Françoise de Panafieu est partie pour prendre une toise sans grand suspense face à Bertrand Delanoë. Et pour cause : bisbilles, parachutages et dissidences, la droite parisienne n'en finit pas d'étaler ses divergences dans un contexte politique déjà difficile . Pendant ce temps le maire de Paris ratisse du PC au Modem.
Laissons de côté " la magie sarkozyenne" au rythme ralenti pour nous concentrer sur la cuisine interne UMP.
Alors que les dissensions au parti socialiste n'en finissent pas d'alimenter la chronique, à Paris c'est surtout la droite qui se singularise sur ce plan : piques, dissidences, bugs dans la communication et guerres de clans, l'UMP voudrait prendre une toise qu'elle ne s'y prendrait pas autrement.
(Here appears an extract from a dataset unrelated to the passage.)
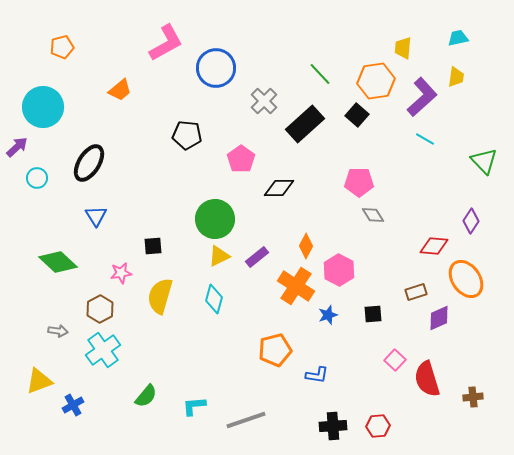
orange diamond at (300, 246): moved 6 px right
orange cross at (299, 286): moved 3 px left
Lellouche encore : "La droite à Paris a le même genre de problème de fond que la gauche en France"
Conflits ouverts
Le cas Lellouche - décidément - incarne d'ailleurs bien le malaise : issu du 9ème arrondissement où la lutte sera plus âpre, le député a obtenu de Sarkozy et Devedjian une bien tranquille candidature dans le VIII ème arrondissement de François Lebel. Celui-ci ne l'entend pas de cette oreille et - fort du soutien de Claude Goasguen et Bernard Debré qui jugent Lellouche un rien couard - monte une liste dissidente. Le 02 février, à Nicolas Sarkozy qu'il vient de marier à Carla Bruni, Lebel glisse un " vous imaginez que le maire qui marie le président perde aux municipales..."
Parachutages, dissidences, politesses et faux pas, tout le cocktail épicé de la droite parisienne est là.
Certes le VIII ème arrondissement semble dans tous les cas acquis aux conservateurs et la droite y a tout le loisir de la guerre interne.
Mais là où elle devrait se battre en rangs serrés, elle ne fait guère preuve de plus d'habileté. Comme dans le 12eme arrondissement où le parachutage d'Arno Klarsfeld lors des élections législatives fut un désastre. Même la récente victoire de la droite à la présidentielle n'avait pu servir de dynamique à la campagne de l'avocat .
Mais l'UMP n'a pas retenu la leçon, et pour les municipales de cette année, c'est Jean-Marie Cavada, ancien du MoDem passé à l'UMP, qui se présente. La majorité fait encore le pari d'une candidature médiatique, malgré le premier avertissement donné l'année dernière par les électeurs.
Pourtant l'arrondissement est stratégique dans la bataille pour la mairie : Grâce au nombre de conseillers délivrés, c'est là que se joue en partie le basculement.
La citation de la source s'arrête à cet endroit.